| Task |
Below are the records; repeat exactly their lines between the line holding "left shoulder: (281, 218)" and the line holding "right eye: (25, 72)", inclusive, skipping the pictures.

━━ Information provided

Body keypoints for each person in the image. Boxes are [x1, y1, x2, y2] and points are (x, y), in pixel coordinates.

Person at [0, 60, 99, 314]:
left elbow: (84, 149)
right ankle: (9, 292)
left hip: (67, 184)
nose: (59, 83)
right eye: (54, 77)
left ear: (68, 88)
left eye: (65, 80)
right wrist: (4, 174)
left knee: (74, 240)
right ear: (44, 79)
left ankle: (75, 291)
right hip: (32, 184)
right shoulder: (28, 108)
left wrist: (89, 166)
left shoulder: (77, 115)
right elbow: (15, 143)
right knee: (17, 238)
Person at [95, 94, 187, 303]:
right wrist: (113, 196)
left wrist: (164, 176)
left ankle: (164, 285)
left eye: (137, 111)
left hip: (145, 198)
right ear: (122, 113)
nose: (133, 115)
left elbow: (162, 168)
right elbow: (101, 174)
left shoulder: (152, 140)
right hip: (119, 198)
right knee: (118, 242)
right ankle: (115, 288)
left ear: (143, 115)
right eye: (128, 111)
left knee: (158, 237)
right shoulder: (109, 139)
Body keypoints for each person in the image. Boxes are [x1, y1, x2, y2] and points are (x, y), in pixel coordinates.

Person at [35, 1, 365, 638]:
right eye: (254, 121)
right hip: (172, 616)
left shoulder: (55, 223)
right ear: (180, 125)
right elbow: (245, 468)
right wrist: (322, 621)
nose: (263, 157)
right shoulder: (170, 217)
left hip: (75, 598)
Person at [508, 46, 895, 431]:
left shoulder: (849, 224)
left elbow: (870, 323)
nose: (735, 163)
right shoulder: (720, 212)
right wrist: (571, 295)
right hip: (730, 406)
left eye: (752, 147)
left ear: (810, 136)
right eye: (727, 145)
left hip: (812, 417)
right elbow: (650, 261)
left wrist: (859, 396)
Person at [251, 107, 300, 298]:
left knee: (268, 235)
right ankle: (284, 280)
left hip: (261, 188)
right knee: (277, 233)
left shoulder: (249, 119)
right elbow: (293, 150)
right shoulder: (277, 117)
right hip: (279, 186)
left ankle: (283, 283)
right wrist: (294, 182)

━━━━
━━ Information provided

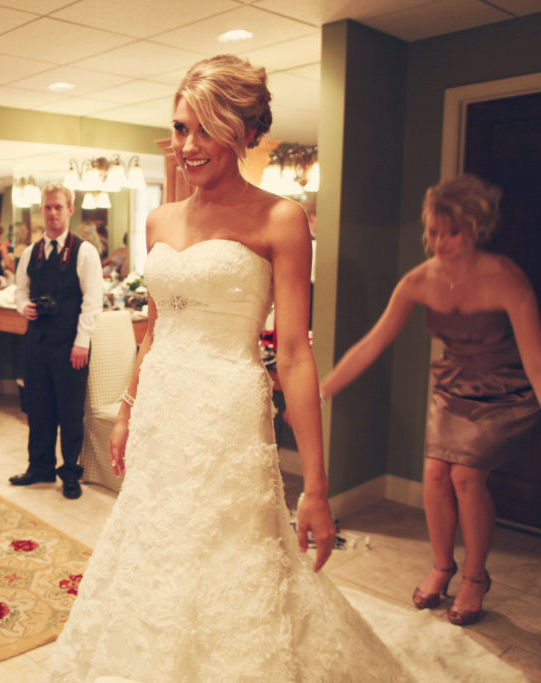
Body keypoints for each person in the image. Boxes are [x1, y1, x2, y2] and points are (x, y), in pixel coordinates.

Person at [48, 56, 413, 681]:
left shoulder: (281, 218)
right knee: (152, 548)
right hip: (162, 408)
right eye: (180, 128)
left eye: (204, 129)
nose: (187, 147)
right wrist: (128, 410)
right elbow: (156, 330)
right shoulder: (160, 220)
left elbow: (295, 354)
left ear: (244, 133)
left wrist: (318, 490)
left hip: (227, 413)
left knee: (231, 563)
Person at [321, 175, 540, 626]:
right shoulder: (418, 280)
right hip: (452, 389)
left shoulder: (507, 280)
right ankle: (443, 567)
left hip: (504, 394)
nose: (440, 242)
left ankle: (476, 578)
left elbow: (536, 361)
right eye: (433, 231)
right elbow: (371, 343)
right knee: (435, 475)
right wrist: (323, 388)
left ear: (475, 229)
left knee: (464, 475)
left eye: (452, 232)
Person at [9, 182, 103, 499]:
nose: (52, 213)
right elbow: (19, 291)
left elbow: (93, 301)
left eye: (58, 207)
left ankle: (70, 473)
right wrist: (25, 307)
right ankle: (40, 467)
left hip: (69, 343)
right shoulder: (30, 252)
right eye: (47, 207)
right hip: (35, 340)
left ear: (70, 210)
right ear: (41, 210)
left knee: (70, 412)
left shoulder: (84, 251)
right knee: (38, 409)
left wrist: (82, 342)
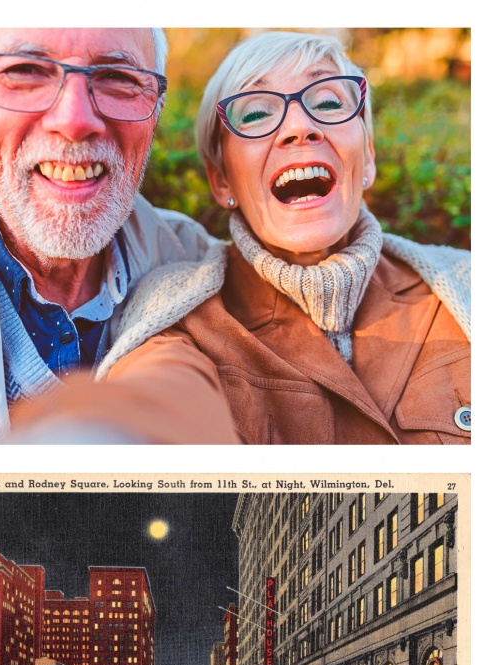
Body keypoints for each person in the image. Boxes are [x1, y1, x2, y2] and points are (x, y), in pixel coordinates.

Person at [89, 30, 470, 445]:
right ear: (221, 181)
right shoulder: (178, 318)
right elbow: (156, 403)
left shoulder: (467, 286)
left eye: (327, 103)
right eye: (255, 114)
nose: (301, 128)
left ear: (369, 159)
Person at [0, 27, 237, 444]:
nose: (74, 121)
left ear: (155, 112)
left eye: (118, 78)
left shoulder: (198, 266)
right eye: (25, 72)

━━━━

| Result of this task |
left shoulder: (281, 218)
right knee: (152, 548)
right hip: (162, 408)
right eye: (180, 128)
left eye: (204, 129)
nose: (187, 147)
right wrist: (128, 410)
right elbow: (156, 330)
right shoulder: (160, 220)
left elbow: (295, 354)
left ear: (244, 133)
left wrist: (318, 490)
left hip: (227, 413)
left knee: (231, 563)
Person at [321, 175, 540, 626]:
right shoulder: (418, 280)
right hip: (452, 389)
left shoulder: (507, 280)
right ankle: (443, 567)
left hip: (504, 394)
nose: (440, 242)
left ankle: (476, 578)
left elbow: (536, 361)
right eye: (433, 231)
right elbow: (371, 343)
right knee: (435, 475)
right wrist: (323, 388)
left ear: (475, 229)
left knee: (464, 475)
left eye: (452, 232)
Person at [9, 182, 103, 499]:
nose: (52, 213)
right elbow: (19, 291)
left elbow: (93, 301)
left eye: (58, 207)
left ankle: (70, 473)
right wrist: (25, 307)
right ankle: (40, 467)
left hip: (69, 343)
right shoulder: (30, 252)
right eye: (47, 207)
right hip: (35, 340)
left ear: (70, 210)
right ear: (41, 210)
left knee: (70, 412)
left shoulder: (84, 251)
right knee: (38, 409)
left wrist: (82, 342)
Body keypoints for each person in the image. Boxes are [x1, y1, x2, y2] and points are (x, y), in pixel coordinates.

Person at [89, 30, 470, 445]:
right ear: (221, 181)
right shoulder: (178, 318)
right elbow: (156, 403)
left shoulder: (467, 286)
left eye: (327, 103)
right eye: (255, 114)
nose: (301, 128)
left ear: (369, 159)
Person at [0, 27, 237, 444]:
nose: (74, 121)
left ear: (155, 112)
left eye: (118, 78)
left shoulder: (198, 266)
right eye: (25, 72)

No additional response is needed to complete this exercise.